提示された文章 ->
'''
ダイオード素子31は、手首収容部14の外側に積層された二層の絶縁性ラバーシート21,22に挟まれ、ダイオード素子31の2つのリード線32a,32bは、それぞれ2つの電極33a,33bに半田付け等で接続されている。各電極33a,33bは、
図4(b)に示すように、断面視で略コの字形を有し、その上下の水平部の一方(
図4(b)では下側)にリード線32a,32bが接続され、中央の垂直部が絶縁性ラバーシート21及び編み物層(10)を貫通し、上下の水平部の他方(
図4(b)では上側)は、絶縁性ラバーシート21及び編み物層(10)から露出して前記手首に接触するように構成されている。
【0030】
この絶縁性ラバーシート21,22は、例えばシリコーンゴムからなるものが好ましい。 絶縁性ラバーシート21,22のうち、手袋本体(編み物層)10側の絶縁性ラバーシート21として、滑り止め層20の一部を用いてもよい。
【0031】
図5は、変形例で、ダイオードユニット30を、手首収容部14の外側の代わりに内側に設けた形態を示す。
図5も、
図3の手袋2のダイオードユニット30部分の拡大図で、(a)はB-B断面図、(b)はその要部拡大図である。手袋本体(編み物層)10の手首収容部14の内側に設けられた二層の絶縁性ラバーシート21,22の間にダイオード素子31が配置され、2つのリード線32a,32bは、それぞれ2つの電極33a,33bに半田付け等で接続されている。各電極33a,33bは、
図5(b)に示すように、断面視で略コの字形を有し、絶縁性ラバーシート22を貫通して手首に接触するように構成されている。
【0032】
これらの構成によれば、2つの電極33a,33bが接触する手首の2箇所の間で、ダイオード素子31を通って電流が流れるため、血行が改善できる。このダイオード素子31の効果については、身体の血行促進を促す効果があり、特に東洋医学による人体の経穴(いわゆるツボ)を結ぶ経絡の循環(流れ) を正しい方向や速度に整えることにより、効果が高まるとされている(例えば、特許第5816386号参照)。また、ダイオード素子31が2層の絶縁性ラバーシート21,22で保護されるとともに、ダイオードユニット30装着部分も柔軟に手首にフィットでき、血行改善効果が得られる。
'''
取り組む課題 ->
a) 手袋のダイオードユニットに関する文章に基づいて、次の問いに答えよ。
(i) 絶縁性ラバーシート21,22の材料として好ましいとされている例は何か。
(ii) 図5の変形例では、ダイオードユニット30は手首収容部14のどこに設けられているか。
(iii) 2つの電極33a,33bが接触する手首の2箇所の間で電流が流れることにより、何が改善できるとされているか。
b) 手袋のダイオードユニットに関する文章を、最後の文の後から書き継げ。
記録を参照する必要はない。

検討対象の記録 ->
'''
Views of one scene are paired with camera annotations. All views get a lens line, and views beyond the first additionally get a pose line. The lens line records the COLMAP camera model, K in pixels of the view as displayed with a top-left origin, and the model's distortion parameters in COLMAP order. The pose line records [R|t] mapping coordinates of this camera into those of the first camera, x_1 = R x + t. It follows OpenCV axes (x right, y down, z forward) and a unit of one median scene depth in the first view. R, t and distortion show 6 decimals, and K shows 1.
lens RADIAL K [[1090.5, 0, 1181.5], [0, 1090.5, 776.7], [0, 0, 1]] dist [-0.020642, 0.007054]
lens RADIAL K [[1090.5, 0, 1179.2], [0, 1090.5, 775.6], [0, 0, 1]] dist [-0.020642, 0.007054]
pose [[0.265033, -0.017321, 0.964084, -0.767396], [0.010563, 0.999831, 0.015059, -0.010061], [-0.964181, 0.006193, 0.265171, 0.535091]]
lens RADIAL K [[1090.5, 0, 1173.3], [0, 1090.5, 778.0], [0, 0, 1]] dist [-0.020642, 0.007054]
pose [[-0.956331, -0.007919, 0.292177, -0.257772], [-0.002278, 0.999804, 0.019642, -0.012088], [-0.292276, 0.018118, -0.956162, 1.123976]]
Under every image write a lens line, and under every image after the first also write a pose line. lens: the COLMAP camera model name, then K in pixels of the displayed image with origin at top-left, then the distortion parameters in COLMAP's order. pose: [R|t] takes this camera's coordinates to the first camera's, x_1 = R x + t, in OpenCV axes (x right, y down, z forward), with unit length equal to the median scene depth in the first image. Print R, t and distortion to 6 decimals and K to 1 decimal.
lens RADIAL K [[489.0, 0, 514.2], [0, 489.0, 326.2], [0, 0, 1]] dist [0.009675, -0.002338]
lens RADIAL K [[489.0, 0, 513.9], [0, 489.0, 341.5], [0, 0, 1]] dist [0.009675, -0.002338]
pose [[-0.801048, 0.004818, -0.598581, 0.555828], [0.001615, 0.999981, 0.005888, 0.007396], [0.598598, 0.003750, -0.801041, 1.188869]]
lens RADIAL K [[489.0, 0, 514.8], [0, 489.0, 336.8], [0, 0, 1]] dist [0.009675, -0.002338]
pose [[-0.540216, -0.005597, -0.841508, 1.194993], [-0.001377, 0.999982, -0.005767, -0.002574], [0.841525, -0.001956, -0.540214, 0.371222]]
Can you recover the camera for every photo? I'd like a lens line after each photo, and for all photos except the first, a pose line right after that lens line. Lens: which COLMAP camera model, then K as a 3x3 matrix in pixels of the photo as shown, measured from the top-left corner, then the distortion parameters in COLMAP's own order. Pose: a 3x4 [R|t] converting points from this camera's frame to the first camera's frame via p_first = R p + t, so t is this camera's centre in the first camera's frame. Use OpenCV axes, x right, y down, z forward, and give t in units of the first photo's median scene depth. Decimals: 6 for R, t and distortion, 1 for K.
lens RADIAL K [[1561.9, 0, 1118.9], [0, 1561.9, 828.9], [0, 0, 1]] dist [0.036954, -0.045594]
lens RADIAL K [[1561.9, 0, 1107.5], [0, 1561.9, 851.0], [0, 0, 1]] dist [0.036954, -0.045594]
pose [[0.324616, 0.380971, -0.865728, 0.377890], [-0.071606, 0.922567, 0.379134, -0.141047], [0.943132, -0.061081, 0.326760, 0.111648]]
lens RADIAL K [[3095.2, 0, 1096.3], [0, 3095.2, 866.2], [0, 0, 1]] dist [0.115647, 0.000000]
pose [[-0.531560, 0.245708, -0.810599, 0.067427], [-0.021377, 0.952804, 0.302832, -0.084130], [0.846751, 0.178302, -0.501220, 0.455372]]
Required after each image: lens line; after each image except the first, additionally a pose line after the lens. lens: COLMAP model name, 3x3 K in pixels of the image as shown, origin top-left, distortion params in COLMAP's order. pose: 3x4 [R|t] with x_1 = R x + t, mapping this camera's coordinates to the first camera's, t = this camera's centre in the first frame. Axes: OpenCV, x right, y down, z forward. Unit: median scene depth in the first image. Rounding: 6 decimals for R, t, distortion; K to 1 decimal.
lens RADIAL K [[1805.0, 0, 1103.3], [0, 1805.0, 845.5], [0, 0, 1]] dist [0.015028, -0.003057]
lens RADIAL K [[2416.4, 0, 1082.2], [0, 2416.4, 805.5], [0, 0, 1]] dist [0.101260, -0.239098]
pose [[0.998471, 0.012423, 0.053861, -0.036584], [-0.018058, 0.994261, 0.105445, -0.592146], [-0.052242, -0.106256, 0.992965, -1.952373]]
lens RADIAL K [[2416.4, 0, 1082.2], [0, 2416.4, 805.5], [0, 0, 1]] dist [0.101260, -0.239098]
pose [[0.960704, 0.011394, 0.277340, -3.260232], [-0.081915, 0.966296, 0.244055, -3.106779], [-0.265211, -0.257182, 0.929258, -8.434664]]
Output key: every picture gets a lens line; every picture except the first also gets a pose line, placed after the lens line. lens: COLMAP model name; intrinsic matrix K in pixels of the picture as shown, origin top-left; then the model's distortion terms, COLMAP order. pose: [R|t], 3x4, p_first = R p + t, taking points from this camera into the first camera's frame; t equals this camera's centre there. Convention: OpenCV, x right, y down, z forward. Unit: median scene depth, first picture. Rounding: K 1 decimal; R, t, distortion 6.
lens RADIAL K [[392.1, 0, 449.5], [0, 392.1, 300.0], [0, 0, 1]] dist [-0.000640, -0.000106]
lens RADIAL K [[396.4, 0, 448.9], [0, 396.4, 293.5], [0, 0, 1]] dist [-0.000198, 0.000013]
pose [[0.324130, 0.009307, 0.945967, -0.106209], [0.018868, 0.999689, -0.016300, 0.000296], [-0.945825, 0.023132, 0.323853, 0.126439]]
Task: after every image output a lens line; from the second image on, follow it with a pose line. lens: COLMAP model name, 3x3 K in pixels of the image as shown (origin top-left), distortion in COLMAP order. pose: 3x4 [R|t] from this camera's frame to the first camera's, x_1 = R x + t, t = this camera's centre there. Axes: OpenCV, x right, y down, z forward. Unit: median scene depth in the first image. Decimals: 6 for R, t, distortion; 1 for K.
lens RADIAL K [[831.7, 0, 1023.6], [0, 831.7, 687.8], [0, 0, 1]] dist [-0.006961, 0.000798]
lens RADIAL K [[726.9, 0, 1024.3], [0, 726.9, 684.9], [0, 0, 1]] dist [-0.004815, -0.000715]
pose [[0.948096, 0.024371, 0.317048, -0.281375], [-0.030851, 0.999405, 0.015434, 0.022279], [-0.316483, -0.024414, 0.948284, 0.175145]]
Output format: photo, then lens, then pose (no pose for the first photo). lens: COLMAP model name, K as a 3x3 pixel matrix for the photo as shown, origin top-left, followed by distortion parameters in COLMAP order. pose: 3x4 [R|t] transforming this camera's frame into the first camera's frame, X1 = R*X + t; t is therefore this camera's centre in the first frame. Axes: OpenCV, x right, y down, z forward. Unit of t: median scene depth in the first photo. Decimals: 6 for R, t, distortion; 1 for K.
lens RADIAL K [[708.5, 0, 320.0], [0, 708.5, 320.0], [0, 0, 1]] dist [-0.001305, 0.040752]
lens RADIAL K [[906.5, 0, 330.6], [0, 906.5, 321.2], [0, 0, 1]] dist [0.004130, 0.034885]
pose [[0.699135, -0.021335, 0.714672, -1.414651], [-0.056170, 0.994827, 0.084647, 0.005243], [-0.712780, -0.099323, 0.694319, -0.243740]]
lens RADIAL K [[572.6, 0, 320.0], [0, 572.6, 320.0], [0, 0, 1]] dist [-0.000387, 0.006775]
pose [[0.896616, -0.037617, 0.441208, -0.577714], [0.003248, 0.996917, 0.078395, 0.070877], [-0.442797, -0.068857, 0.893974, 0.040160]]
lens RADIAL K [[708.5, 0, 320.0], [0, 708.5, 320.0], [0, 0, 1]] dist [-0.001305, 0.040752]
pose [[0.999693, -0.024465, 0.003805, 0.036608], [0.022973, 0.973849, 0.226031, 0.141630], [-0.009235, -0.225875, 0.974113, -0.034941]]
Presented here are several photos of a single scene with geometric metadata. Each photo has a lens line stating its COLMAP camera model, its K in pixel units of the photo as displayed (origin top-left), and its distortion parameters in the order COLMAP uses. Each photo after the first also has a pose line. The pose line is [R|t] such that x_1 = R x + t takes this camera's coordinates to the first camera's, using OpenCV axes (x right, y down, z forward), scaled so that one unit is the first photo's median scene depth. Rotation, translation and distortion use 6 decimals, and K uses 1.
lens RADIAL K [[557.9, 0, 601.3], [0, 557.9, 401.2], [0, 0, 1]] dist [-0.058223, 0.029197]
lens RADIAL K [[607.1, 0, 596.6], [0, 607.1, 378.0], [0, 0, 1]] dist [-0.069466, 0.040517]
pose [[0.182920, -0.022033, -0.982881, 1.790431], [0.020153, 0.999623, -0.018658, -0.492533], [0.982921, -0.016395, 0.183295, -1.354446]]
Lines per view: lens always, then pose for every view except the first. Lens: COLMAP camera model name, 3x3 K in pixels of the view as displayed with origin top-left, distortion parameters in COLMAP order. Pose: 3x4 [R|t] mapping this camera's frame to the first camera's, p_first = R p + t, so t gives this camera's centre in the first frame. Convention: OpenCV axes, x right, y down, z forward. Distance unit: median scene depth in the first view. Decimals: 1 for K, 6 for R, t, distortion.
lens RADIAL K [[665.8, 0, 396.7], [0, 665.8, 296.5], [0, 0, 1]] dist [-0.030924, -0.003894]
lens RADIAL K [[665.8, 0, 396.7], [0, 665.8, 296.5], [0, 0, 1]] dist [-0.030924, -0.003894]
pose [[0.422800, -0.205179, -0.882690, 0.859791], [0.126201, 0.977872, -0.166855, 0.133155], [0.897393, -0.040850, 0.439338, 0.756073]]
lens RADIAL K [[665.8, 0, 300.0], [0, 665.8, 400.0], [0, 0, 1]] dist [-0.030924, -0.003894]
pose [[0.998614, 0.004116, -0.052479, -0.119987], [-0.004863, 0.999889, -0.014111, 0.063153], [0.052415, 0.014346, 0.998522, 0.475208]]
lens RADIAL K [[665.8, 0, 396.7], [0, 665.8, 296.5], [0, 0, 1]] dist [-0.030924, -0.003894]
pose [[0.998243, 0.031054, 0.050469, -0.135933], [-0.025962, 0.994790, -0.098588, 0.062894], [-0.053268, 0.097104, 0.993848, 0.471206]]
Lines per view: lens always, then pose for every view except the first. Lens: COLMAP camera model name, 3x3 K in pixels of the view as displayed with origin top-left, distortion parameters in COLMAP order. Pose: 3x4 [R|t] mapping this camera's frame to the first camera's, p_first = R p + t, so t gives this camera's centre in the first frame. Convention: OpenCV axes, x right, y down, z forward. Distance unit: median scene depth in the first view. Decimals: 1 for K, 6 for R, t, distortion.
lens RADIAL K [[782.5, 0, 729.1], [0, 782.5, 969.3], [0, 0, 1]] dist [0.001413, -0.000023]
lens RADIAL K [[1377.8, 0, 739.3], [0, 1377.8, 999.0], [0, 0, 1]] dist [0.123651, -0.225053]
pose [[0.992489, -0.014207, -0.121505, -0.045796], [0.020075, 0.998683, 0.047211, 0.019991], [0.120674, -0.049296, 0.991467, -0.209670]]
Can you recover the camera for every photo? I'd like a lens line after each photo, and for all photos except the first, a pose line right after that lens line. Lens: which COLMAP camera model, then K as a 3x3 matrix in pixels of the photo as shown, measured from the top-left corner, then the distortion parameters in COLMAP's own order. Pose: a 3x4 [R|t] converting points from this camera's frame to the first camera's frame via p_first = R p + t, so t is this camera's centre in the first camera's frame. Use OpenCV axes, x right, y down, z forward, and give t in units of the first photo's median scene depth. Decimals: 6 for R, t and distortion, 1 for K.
'''
課題の結果 ->
a)
(i) シリコーンゴム
(ii) 手首収容部14の内側
(iii) 血行

b)
【0033】
〔第3の実施形態〕
図6は、本発明の第3の実施形態に係る手袋の模式的平面図で、(a)は手の甲側を示す図で、(b)は掌側を示す図である。
図6に示す手袋3は、第1の実施形態の手袋1と同様に、手袋本体10と、滑り止め層20とを備える。手袋本体10と滑り止め層20は、第1の実施形態と同様なので、詳しい説明は省略する。なお、本実施形態の手袋3も、滑り止め層20は必須ではなく、手袋本体10のみからなるものでもよい。
【0034】
ここで、本実施形態では、手袋3の本体部11の掌側と指収容部12a~12eの掌側において、滑り止め層20の上に、半球状の凸部41がマトリックス状にエンボス加工された(いわゆる「プチプチ形状」の)シリコーン樹脂性のエンボス加工シート40が貼り付けられている。
【0035】
図7は、手袋3のエンボス加工シート40の部分拡大図で、(a)は平面図、(b)はC-C断面図である。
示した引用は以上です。